I got to follow my volunteer through a day where he went to his office at the Directorate of Health and also watch a class he taught at the university with another volunteer on American Studies. I got to talk with his Albanian counterpart at the Directorate. We talked about educational efforts in areas of drugs, alcohol, sexually transmitted diseases, dental care, breast cancer, diabetes, etc. The only unusual area of concern was thalassemia, a genetic blood disorder seen in some parts of the Mediterranean, apparently including Albania. They have very few resources. Some handouts are donated by various world charity organizations and some are produced locally and photocopied. This conversation occurred in Shqip, so I missed a lot of the nuances. The counterpart really likes Vlora. Apparently it is a plum assignment late in her career. I was also supposed to meet the director of the region, who speaks English very well, but she was away in Tirana, the capital, something I was told was fairly common. I had been looking forward to talking with her.
The class has 160 students registered for it. About half showed up, which I was told was normal. They were noisy, often talking during the class, and cell phones rang frequently. Smaller groups, afterwards, in seminars of about 25 students were more attentive. I was told they rarely read assignments or turn in home work. Classrooms are crowded with students tightly packed on broken benches with scratched-up blackboards in front without other visual aids. I don’t know how they could be accommodated, if everyone showed up. There is also a new building on the campus with new equipment, but our class was in the old building. The usual style of Albanian education is for the teacher to read from a text and the students to take notes. I was told that some teachers supplement their meager incomes by selling grades.
The volunteers’ style, of course, was quite different. They tried to engage the class, and it was clear they succeeded with some. At the seminar, they played a recording of Martin Luther King’s “I have a dream” speech which they had downloaded to one of their laptops. I was asked to say a few words about it since I was a teen at the time and remember it well. I was relieved that the students at the seminar have a good command of English and I did not have to make my comments in Shqip.

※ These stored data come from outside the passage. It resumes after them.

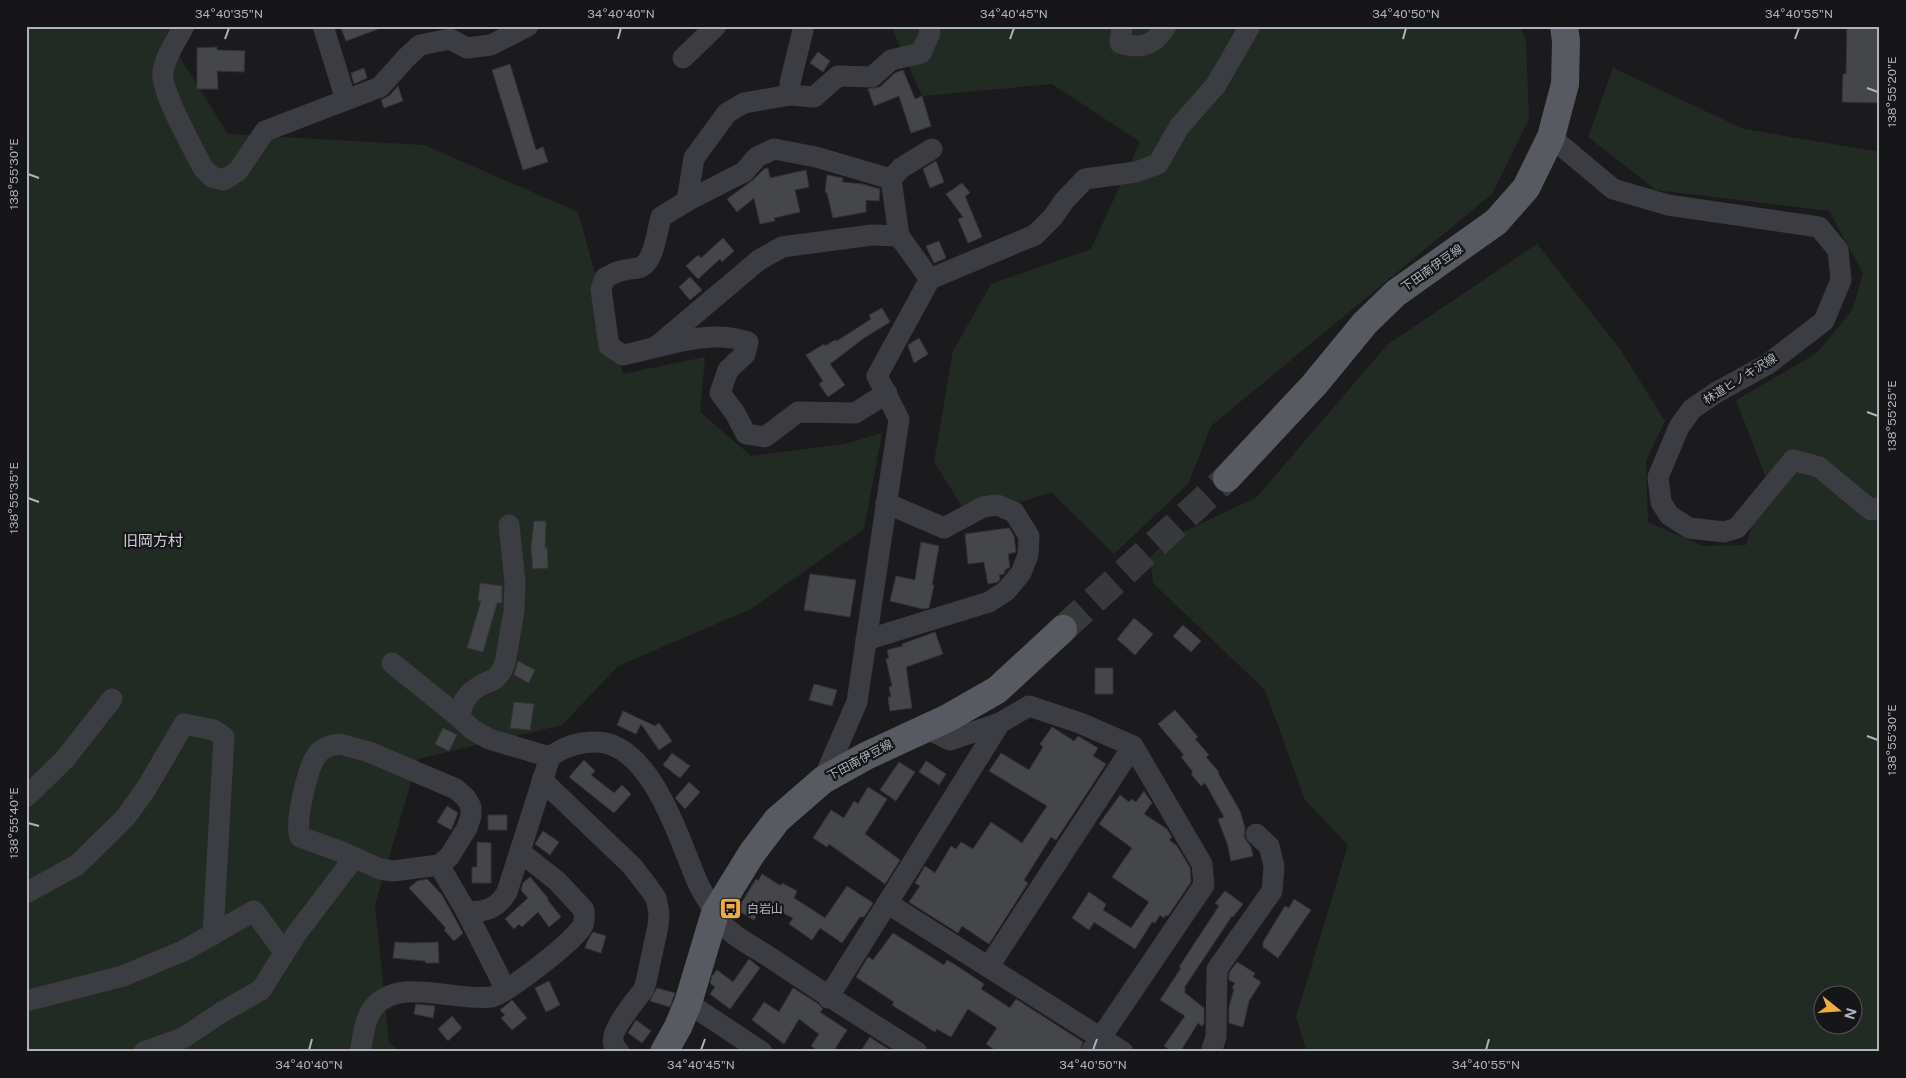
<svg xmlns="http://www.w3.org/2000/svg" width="1906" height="1078" font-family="'Public Sans','Noto Sans JP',sans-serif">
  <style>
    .green { fill: #222b23; fill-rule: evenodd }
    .building { fill: #45464a; stroke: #353539 }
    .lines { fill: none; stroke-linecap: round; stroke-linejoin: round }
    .major-tunnel { stroke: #38393d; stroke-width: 28; stroke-dasharray: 28 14; stroke-linecap: butt }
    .minor { stroke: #3c3d42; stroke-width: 21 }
    .major { stroke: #585a61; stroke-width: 28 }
    .ticks { fill: none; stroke: #aeb3bc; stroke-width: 2 }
    .labels { text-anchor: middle; stroke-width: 4.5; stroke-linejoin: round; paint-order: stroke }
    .street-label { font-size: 12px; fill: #aeb3bc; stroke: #161618 }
    .poi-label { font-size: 12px; fill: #aeb3bc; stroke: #161618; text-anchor: start }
    .quarter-label { font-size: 15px; fill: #ced1d8; stroke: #161618 }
    .neatline { fill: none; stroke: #aeb3bc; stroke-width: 2 }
    .ticks-label { font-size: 12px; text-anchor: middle; fill: #aeb3bc }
  </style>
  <rect width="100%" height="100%" fill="#1b1b1d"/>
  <g class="green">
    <polygon points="26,26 175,26 172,45 228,134 424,145 578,212 623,374 705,357 700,412 751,456 845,444 882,433 864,529 751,609 618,666 562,725 418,759 375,905 389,1043 401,1052 26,1052"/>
    <polygon points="891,26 1520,26 1526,41 1529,119 1492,194 1211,426 1188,484 1114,554 1051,492 970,519 934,462 953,351 991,284 1091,249 1140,142 1052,84 922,96"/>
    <path d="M 1613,68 L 1744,129 L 1880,152 L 1880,1052 L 1307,1052 L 1296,1017 L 1348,845 L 1305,800 L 1265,690 L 1153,583 L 1150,557 L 1169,539 L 1257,497 L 1387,345 L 1537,244 L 1620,349 L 1665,421 L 1646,461 L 1648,522 L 1703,546 L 1746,545 L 1766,478 L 1736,400 L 1817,353 L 1853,309 L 1863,273 L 1829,211 L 1656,190 L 1588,137 ZM 1824,996 L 1854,996 L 1854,1026 L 1824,1026 Z"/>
  </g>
  <g class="building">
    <polygon points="340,26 381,26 381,28 346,41"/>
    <polygon points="1847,26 1880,26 1880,103 1842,102 1843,74 1846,74"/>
    <polygon points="217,47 217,50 245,51 244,72 217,71 218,89 197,89 197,48"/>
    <polygon points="818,52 830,61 823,72 810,63"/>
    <polygon points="510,64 536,150 543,147 548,162 523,170 492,70"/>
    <polygon points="364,68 367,78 354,84 351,73"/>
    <polygon points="903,70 915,99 922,96 931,126 911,133 899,96 874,106 868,89 880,87 895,73"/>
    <polygon points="398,86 403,101 384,108 381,100 389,96"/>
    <polygon points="936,161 944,182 930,188 923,169"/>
    <polygon points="768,168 770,178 806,170 809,187 795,190 800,212 774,218 775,221 760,224 754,198 737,212 727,199 753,180 764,169"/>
    <polygon points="827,175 843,178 842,182 862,184 880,189 879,201 866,200 866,212 833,218 827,193 825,192"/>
    <polygon points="962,183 970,193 965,196 982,237 968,243 958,219 963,217 946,194"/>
    <polygon points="723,238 734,251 722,262 720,259 698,279 686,266 698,255 701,258"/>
    <polygon points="939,241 946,258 934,263 926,246"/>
    <polygon points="690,277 702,290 690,300 679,287"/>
    <polygon points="882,308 890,322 864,338 830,364 845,385 828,397 819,384 823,381 806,355 824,344 825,346 835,340 837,341 871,319 869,315"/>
    <polygon points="919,338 928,354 914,363 908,345"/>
    <polygon points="534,521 546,521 545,548 547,547 548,568 533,569 531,548"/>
    <polygon points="1009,528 1014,536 1016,552 1008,554 1010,567 1005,570 1004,574 999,575 1000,579 998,582 988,584 984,562 968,564 965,534"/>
    <polygon points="921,542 939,546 932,585 934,585 929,608 923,609 890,601 896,576 915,580"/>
    <polygon points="810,574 856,580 850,617 804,610"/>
    <polygon points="480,583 502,586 502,603 497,603 483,652 467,648 481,601 478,601"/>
    <polygon points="1134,618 1153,634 1135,655 1117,639"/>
    <polygon points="1183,625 1201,641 1191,652 1173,636"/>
    <polygon points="935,632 943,654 906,667 912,708 890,711 888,697 891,697 889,687 892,686 886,659 889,658 887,650 903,646 902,644"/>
    <polygon points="518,661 535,670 529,683 514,675"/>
    <rect x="1095" y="668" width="18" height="26"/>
    <polygon points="814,684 837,690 832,706 809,700"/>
    <polygon points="514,702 534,704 530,730 510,728"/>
    <polygon points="1175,710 1198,737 1195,739 1209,755 1206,757 1219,772 1218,773 1240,811 1245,828 1244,837 1251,847 1253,856 1231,861 1228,846 1218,819 1224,817 1205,783 1201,786 1191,774 1193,772 1181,757 1184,755 1158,724"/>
    <polygon points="623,711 655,726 659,723 672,741 659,750 641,724 636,734 617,725"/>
    <polygon points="1052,727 1074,741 1078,736 1098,748 1093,756 1106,764 1056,840 1051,837 1024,880 1028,883 989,944 962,926 958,933 909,902 920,886 915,883 925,866 935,873 951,846 956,849 961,842 973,849 991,822 1022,843 1047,806 989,771 1001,753 1029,770 1043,747 1040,744"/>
    <polygon points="443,728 457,735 449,751 435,744"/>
    <polygon points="672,753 690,766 680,778 663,765"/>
    <polygon points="584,760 595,771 591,775 614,793 622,785 631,794 614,813 569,777"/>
    <polygon points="926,761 946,774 939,785 919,772"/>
    <polygon points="899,762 915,772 896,801 880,790"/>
    <polygon points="689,782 700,792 685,809 675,798"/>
    <polygon points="868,787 887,799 865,834 900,860 885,884 829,844 827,847 813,838 831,810 844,818 854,801 858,804"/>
    <polygon points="1144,791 1152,803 1144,814 1167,829 1172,837 1169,840 1177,846 1190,868 1191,882 1168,916 1166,915 1164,918 1160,915 1155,923 1152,922 1135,949 1094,922 1089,930 1072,918 1089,892 1106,904 1103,910 1131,928 1149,902 1112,877 1132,848 1099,824 1120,795 1129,802 1131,799 1136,802"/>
    <polygon points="447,806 458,813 451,830 437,822"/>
    <rect x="488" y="815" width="19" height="15"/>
    <polygon points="543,831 559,842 550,855 535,844"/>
    <polygon points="477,842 491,843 491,883 472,883 472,867 477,867"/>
    <polygon points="762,874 781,886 782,883 797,891 794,898 825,918 847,886 873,903 864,917 860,917 842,943 820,928 812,940 789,924 793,918 771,907 761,908 754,920 737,910 756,879 758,881"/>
    <polygon points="530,877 548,898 547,899 561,917 549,927 538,912 522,927 519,924 514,929 505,919 528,898 521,890 523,883"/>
    <polygon points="427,879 442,895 463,933 454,941 444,930 446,928 409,888 417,881"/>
    <polygon points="1225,891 1243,904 1233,917 1232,916 1184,988 1186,989 1184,992 1204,1008 1204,1023 1202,1026 1198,1023 1180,1052 1173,1052 1164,1046 1185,1016 1160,1000 1181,968 1179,967 1219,906 1215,903"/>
    <polygon points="1294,899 1311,910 1278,958 1263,947 1263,942 1285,906 1289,908"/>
    <polygon points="593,932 606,936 601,953 585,948 588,940"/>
    <polygon points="893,933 944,965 947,960 954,964 984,984 981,989 1010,1008 1016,999 1083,1042 1079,1052 998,1052 986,1044 997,1028 968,1009 951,1037 937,1029 935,1032 892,1005 894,1002 856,977 868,957 873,960"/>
    <polygon points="395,942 412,943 438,942 439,963 426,963 425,961 393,958"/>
    <polygon points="749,959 760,968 730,1009 710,994 715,987 710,983 712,976 717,970 733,982"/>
    <polygon points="1237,962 1255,973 1253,977 1261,982 1249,1001 1243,1027 1229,1023 1229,1007 1234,989 1232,988 1235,983 1229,980 1229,973"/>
    <polygon points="549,981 560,1005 546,1012 535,988"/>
    <polygon points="657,988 675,993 670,1007 650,1001"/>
    <polygon points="793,988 817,1003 823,1009 820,1012 847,1030 833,1052 819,1052 811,1046 819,1034 799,1019 784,1044 752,1020 764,1002 779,1012"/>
    <polygon points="512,1000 527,1018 512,1030 501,1018 505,1015 500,1010"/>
    <polygon points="416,1004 435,1006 433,1018 414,1014"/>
    <polygon points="452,1016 462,1028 448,1041 438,1029"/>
    <polygon points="636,1020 651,1031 642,1043 628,1033"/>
    <polygon points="870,1037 874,1040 893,1052 860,1052"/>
  </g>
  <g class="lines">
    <polyline class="major-tunnel" points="1063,629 1227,478"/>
    <g class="minor">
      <path d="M 184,26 C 177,40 165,56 163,72 C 160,91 193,148 203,168 L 212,177 L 224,180 L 238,171 L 265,131 L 380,87 L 406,58 L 420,45 L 450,39 L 467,48 L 491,45 L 528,26"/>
      <polyline points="323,26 346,100"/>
      <path d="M 1122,26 L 1120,43 C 1141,50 1155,45 1166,26"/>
      <polyline points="683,58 716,26"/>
      <polyline points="790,95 790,83 804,26"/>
      <polyline points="1551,137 1613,189 1668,205 1819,227 1838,250 1841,280 1824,321 1768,364 1717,392 1692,409 1679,427 1658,477 1661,502 1669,515 1689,528 1724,532 1737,528 1793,460 1819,467 1871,510 1880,507"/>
      <polyline points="687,201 694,158 727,113 744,103 790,95 814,97 838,76 872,77 891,60 921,53 930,33 929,26"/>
      <polyline points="930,279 899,236 891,179 901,168 932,149"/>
      <polyline points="657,346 759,260 782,247 872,235 899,236"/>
      <path d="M 887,393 L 855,413 L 798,412 L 765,437 L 746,434 L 735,413 L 720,393 L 728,370 L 745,354 L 748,342 C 708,328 663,347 623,355 L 609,346 L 601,289 L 605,278 C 618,270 624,270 638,268 C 654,265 657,231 661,217 L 687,201 L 744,172 L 757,157 L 774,149 L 816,157 L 891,179"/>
      <polyline points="509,525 515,582 514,611 505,663 501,672 495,679 481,685 471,692 464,701 459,717 473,730 489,739 550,757"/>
      <polyline points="866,640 989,602 1006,591 1021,573 1028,555 1029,536 1014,512 997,505 983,507 944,528 886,503"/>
      <polyline points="392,663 459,717"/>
      <polyline points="926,728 950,740 1000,723"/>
      <path d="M 340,744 L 369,752 L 456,789 L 466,798 L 471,807 L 471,816 L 467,828 L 449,857 L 439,865 L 393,871 L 380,869 L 342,852 L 300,837 C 294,824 308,768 316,756 C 321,748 331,745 340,744 Z"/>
      <path d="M 542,780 L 632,866 L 649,888 L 656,898 L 659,913 L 658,926 L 646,982 L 644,989 C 636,1000 608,1032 614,1045 C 615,1048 617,1050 619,1052"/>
      <polyline points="823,780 857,702 899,419 877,376 930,279 1035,235 1053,217 1064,201 1085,179 1136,172 1158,164 1179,127 1216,85 1250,26"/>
      <polyline points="26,797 65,759 112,699"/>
      <path d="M 439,865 L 466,911 C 484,913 497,909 507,892 L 550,757 C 563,747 578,742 595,742 C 650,741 679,839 697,881 C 701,891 708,901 714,910 C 717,915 719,922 724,926 C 738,940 758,949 774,960 C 821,992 869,1022 917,1052"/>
      <polyline points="26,893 77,865 125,818 146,789 184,724 214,730 224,737 213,935"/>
      <polyline points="887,903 1123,1052"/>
      <polyline points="466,911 506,990"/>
      <polyline points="989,966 1133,746"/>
      <polyline points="828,998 1000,723 1029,706 1080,723 1133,746 1202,864 1204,885 1091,1052"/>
      <polyline points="26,1001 123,976 183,951 254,911 284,952"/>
      <polyline points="688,1003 762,1052"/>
      <polyline points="144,1052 183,1038 222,1012 261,990 297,933 354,858"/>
      <path d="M 360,1052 C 363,1038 364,1020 373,1008 C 398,976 456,1002 491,997 C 505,995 577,939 583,925 C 585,920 584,914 584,910 L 557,881 L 520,852"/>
      <polyline points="1211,1052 1216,1037 1217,969 1272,891 1274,866 1269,846 1256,834"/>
    </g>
    <g class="major">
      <polyline points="1227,478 1314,385 1365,323 1396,293 1496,222 1526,188 1551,137 1565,84 1566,41 1564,26"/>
      <polyline points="664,1052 678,1027 688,1003 715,913 752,853 777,820 823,780 866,756 948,718 997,690 1063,629"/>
    </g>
  </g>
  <path class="ticks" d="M 225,39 L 229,28M 618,39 L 621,28M 1010,39 L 1014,28M 1403,39 L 1406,28M 1795,39 L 1799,28M 1867,88 L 1878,92M 28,174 L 39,178M 1867,412 L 1878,416M 28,498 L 39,502M 1867,736 L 1878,740M 28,823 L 39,826M 309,1050 L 312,1039M 701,1050 L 705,1039M 1093,1050 L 1097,1039M 1486,1050 L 1489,1039"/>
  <defs>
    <symbol id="bus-square" viewBox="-11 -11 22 22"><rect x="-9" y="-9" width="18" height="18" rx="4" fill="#efad41" stroke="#161618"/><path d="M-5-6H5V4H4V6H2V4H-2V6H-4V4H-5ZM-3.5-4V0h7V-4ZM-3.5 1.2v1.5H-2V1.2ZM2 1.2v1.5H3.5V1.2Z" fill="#111"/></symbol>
  </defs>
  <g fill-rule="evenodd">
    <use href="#bus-square" x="718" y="896" width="25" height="25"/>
  </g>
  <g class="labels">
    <g class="street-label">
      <text transform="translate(1432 268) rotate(-35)" y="4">下田南伊豆線</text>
      <text transform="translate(1740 379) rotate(-32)" y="4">林道ヒノキ沢線</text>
      <text transform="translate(860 760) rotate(-28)" y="4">下田南伊豆線</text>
    </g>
    <g class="poi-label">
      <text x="747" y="913">白岩山</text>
    </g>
    <g class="quarter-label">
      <text x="153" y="546">旧岡方村</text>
    </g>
  </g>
  <rect width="1906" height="1078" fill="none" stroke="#161618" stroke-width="55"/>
  <g transform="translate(1838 1010) rotate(107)"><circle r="24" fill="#161618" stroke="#53555a"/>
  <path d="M0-4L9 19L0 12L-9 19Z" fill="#efad41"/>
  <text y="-8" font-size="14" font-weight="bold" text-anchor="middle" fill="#aeb3bc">N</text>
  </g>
  <rect x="28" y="28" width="1850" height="1022" class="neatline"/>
  <g class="ticks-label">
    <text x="229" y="18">34°40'35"N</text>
    <text x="621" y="18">34°40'40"N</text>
    <text x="1014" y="18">34°40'45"N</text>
    <text x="1406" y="18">34°40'50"N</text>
    <text x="1799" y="18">34°40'55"N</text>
    <text transform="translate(1892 92) rotate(-90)" y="4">138°55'20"E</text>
    <text transform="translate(14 174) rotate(-90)" y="4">138°55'30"E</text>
    <text transform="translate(1892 416) rotate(-90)" y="4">138°55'25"E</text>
    <text transform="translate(14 498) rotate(-90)" y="4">138°55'35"E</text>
    <text transform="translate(1892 740) rotate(-90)" y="4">138°55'30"E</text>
    <text transform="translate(14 823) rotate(-90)" y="4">138°55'40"E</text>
    <text x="309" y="1069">34°40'40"N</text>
    <text x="701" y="1069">34°40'45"N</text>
    <text x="1093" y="1069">34°40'50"N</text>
    <text x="1486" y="1069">34°40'55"N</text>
  </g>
</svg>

I talked about how prejudice is something that we all have that we regard as normal at the time. It is only later that most of us see it as wrong, as mores change. It often takes a leader, an orator, like Dr. King to facilitate that change. Albanians, like many economic migrants, face a lot of prejudice. I hope that the students could relate to the speech.
That night we went to the apartment of another counterpart. Being Albanian, after meeting us briefly the previous afternoon as we walked along the esplanade, they insisted the whole group come for a home cooked seafood dinner. They grilled fresh caught fish from the Adriatic on a hibatchi on their balcony and served it with salad, fruit and bread. We brought the wine. After dinner, over tea and cookies, we played a card game, called “Mafia”. This was taught to us by the volunteers, not by our hosts, by the way, if prejudicial stereotyping led you to another conclusion. The sunset lit up the mountains surrounding the Bay of Vlora.